▶ Action item: Please reproduce every record exactly as written, leaving out the pictures.

▶ Data shown:
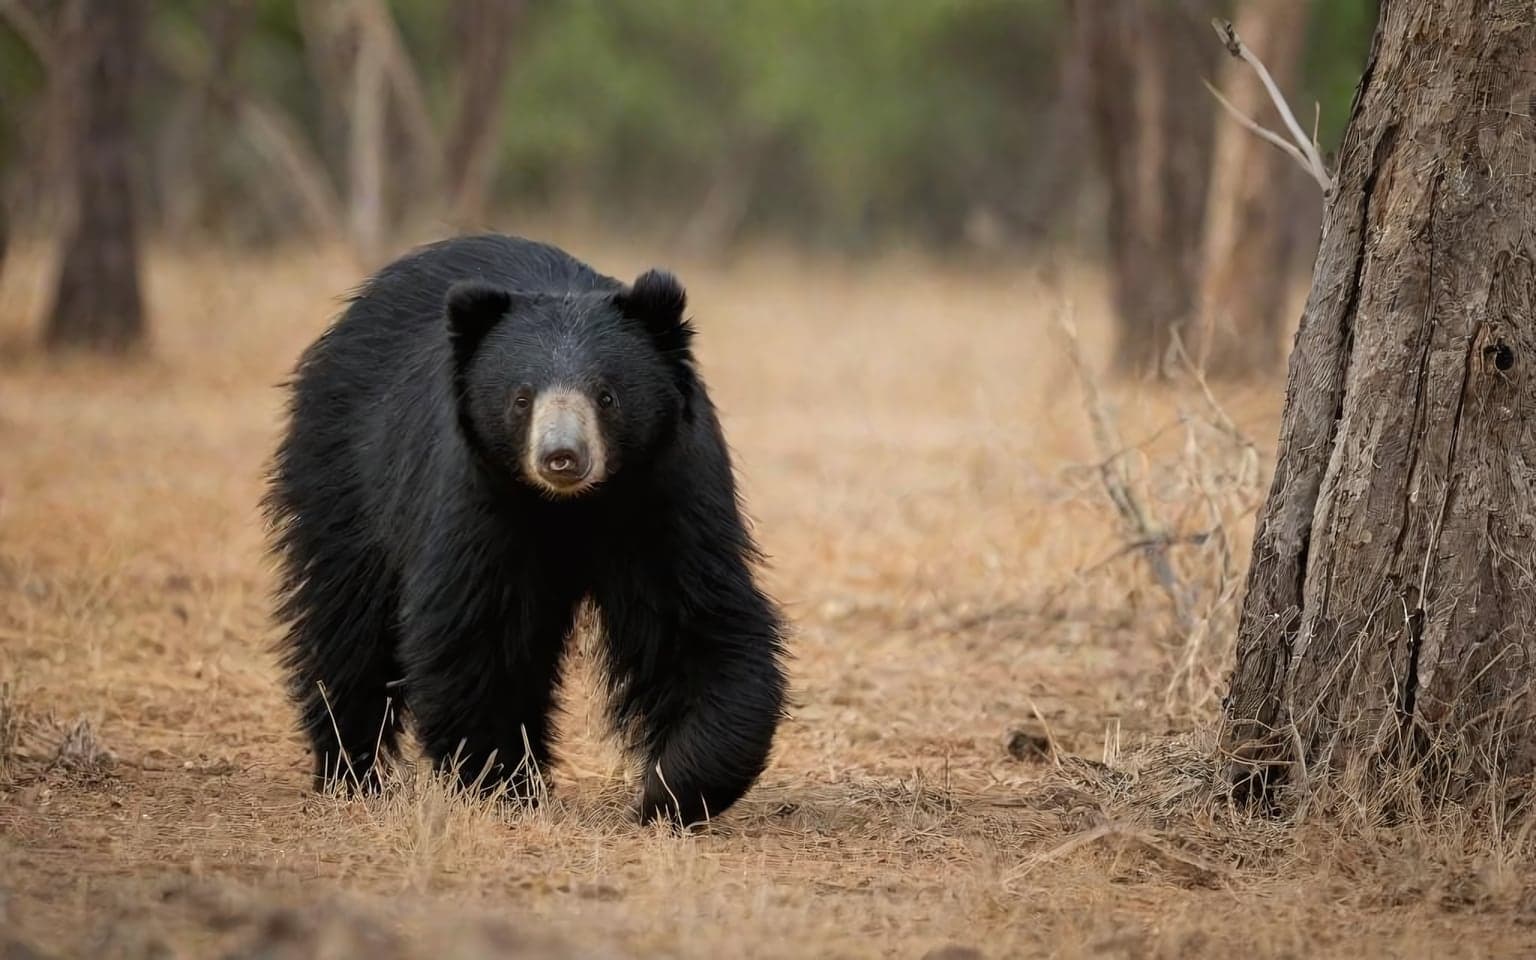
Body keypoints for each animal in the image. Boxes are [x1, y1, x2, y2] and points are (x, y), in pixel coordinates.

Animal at [262, 233, 788, 826]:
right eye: (521, 398)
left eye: (606, 396)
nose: (561, 457)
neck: (570, 507)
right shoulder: (476, 495)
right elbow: (479, 629)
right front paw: (503, 784)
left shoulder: (668, 486)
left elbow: (694, 619)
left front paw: (672, 789)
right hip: (346, 473)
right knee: (350, 619)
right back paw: (350, 771)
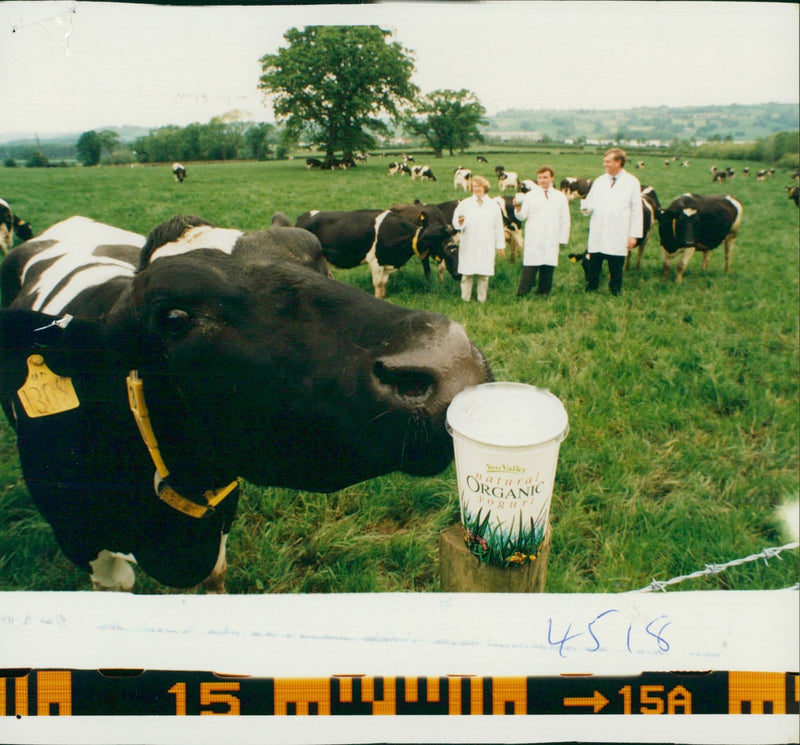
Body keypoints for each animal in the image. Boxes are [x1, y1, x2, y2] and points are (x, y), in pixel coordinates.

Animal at [296, 208, 454, 298]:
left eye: (444, 235)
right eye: (432, 237)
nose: (449, 249)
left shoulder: (385, 261)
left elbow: (383, 283)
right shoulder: (375, 261)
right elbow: (378, 284)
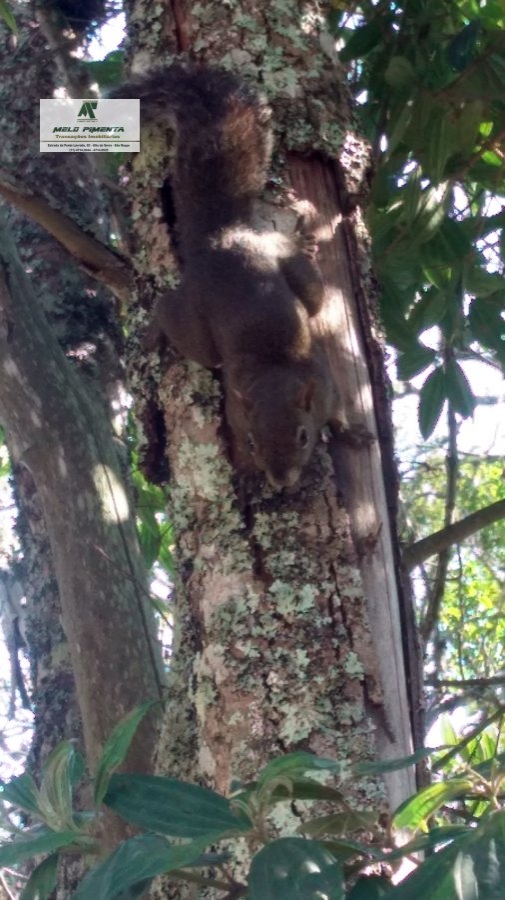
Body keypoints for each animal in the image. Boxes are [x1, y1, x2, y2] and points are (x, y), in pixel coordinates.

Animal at [112, 67, 336, 488]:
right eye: (250, 443)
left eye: (302, 436)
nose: (281, 480)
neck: (272, 369)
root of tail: (222, 239)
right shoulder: (237, 405)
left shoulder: (323, 381)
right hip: (200, 328)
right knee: (171, 310)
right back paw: (154, 329)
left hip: (285, 266)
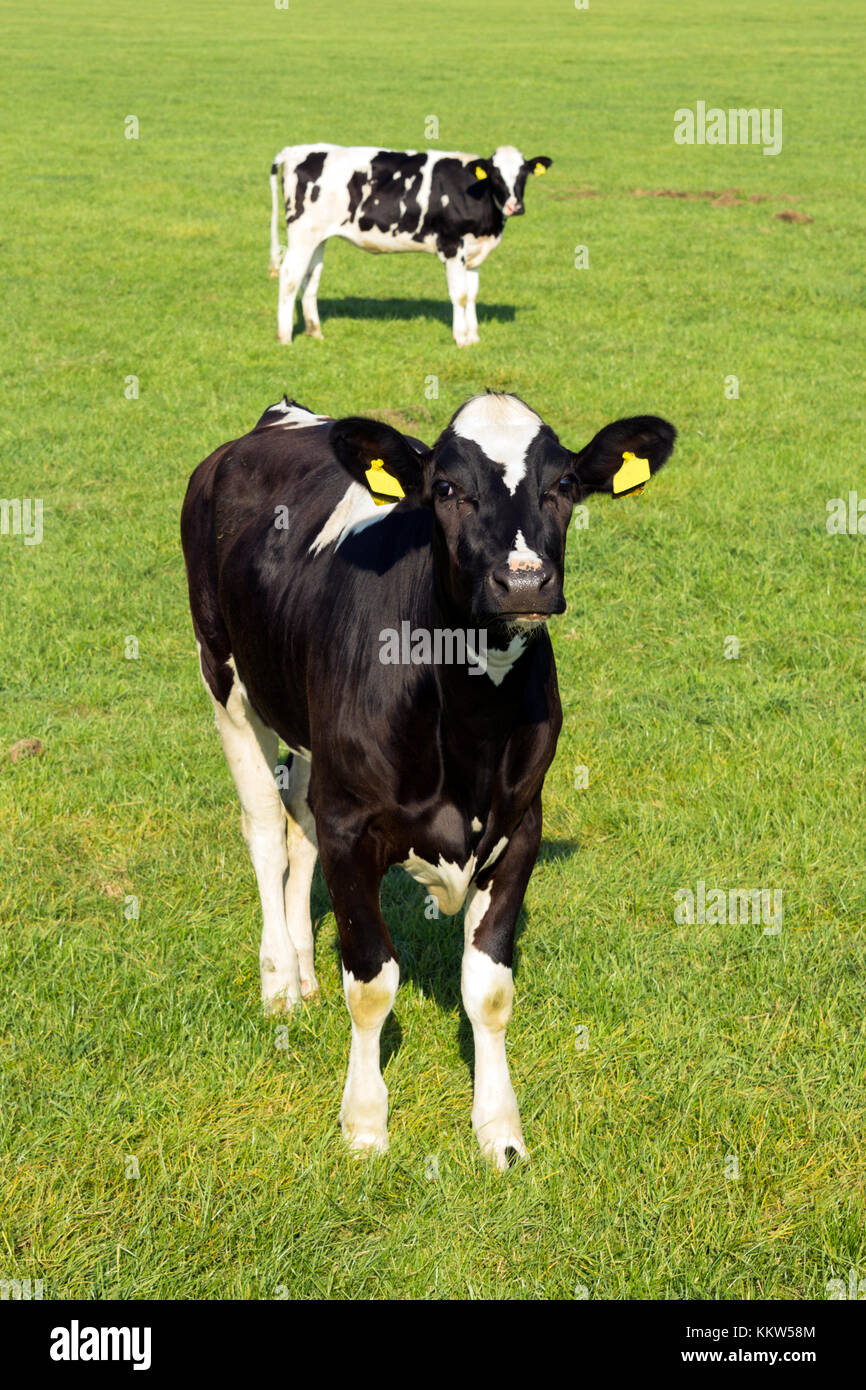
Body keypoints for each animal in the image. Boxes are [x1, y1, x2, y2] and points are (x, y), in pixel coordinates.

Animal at [181, 391, 676, 1167]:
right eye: (445, 488)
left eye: (565, 485)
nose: (524, 579)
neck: (471, 720)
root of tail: (282, 416)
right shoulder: (353, 826)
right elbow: (372, 981)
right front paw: (364, 1125)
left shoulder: (520, 825)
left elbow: (489, 988)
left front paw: (500, 1130)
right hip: (223, 676)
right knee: (263, 825)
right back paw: (279, 979)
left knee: (297, 824)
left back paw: (303, 970)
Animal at [267, 144, 553, 347]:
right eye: (495, 175)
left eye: (524, 174)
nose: (515, 206)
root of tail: (295, 150)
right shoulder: (452, 247)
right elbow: (459, 295)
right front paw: (461, 338)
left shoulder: (473, 251)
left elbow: (471, 294)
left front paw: (473, 337)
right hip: (302, 233)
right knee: (290, 275)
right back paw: (285, 337)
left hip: (318, 236)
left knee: (310, 278)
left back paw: (315, 332)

▶ Answer to this problem:
Body keypoints for each animal in the image. Boxes are [x1, y1, x2, y2] and points are (x, y), in pixel coordinates.

Animal at [262, 233, 788, 826]:
right eye: (521, 398)
left eye: (606, 396)
nose: (561, 457)
neck: (570, 507)
right shoulder: (476, 495)
right elbow: (479, 629)
right front paw: (503, 784)
left shoulder: (668, 486)
left elbow: (694, 619)
left front paw: (672, 789)
right hip: (346, 473)
right knee: (350, 619)
right back paw: (350, 771)
Body keypoints for each animal in the image. Boxes are [x1, y1, x2, y2] and points are (x, y), in pixel coordinates.

Animal at [296, 208, 454, 298]:
left eye: (444, 235)
right eye: (432, 237)
nose: (449, 249)
left shoulder: (385, 261)
left elbow: (383, 283)
right shoulder: (375, 261)
right elbow: (378, 284)
Body keypoints for each animal in the image. Boxes are [x1, y1, x2, y2] and points are (x, y), in pixel coordinates.

Animal at [112, 67, 336, 488]:
right eye: (250, 443)
left eye: (302, 436)
nose: (281, 480)
neck: (272, 369)
root of tail: (222, 239)
right shoulder: (237, 405)
left shoulder: (323, 381)
right hip: (200, 328)
right knee: (171, 310)
right back paw: (154, 329)
left hip: (285, 266)
Body keypoints for each animal in the image. Boxes are [x1, y1, x2, y2] and points are (x, y), in pixel coordinates.

Animal at [181, 391, 676, 1167]:
right eye: (445, 488)
left eye: (565, 485)
nose: (524, 579)
neck: (471, 720)
root of tail: (282, 416)
right shoulder: (353, 826)
right elbow: (372, 981)
right front paw: (364, 1125)
left shoulder: (520, 825)
left elbow: (489, 988)
left front paw: (500, 1130)
right hip: (223, 676)
right knee: (263, 825)
right back paw: (279, 979)
left knee: (297, 824)
left back paw: (303, 970)
Animal at [267, 144, 553, 347]:
right eye: (495, 175)
left eye: (524, 174)
nose: (515, 206)
root of tail: (295, 150)
right shoulder: (452, 247)
right elbow: (459, 295)
right front paw: (461, 338)
left shoulder: (473, 251)
left elbow: (471, 294)
left front paw: (473, 337)
right hip: (302, 233)
right knee: (290, 275)
right back paw: (285, 337)
left hip: (318, 236)
left knee: (310, 278)
left back paw: (315, 332)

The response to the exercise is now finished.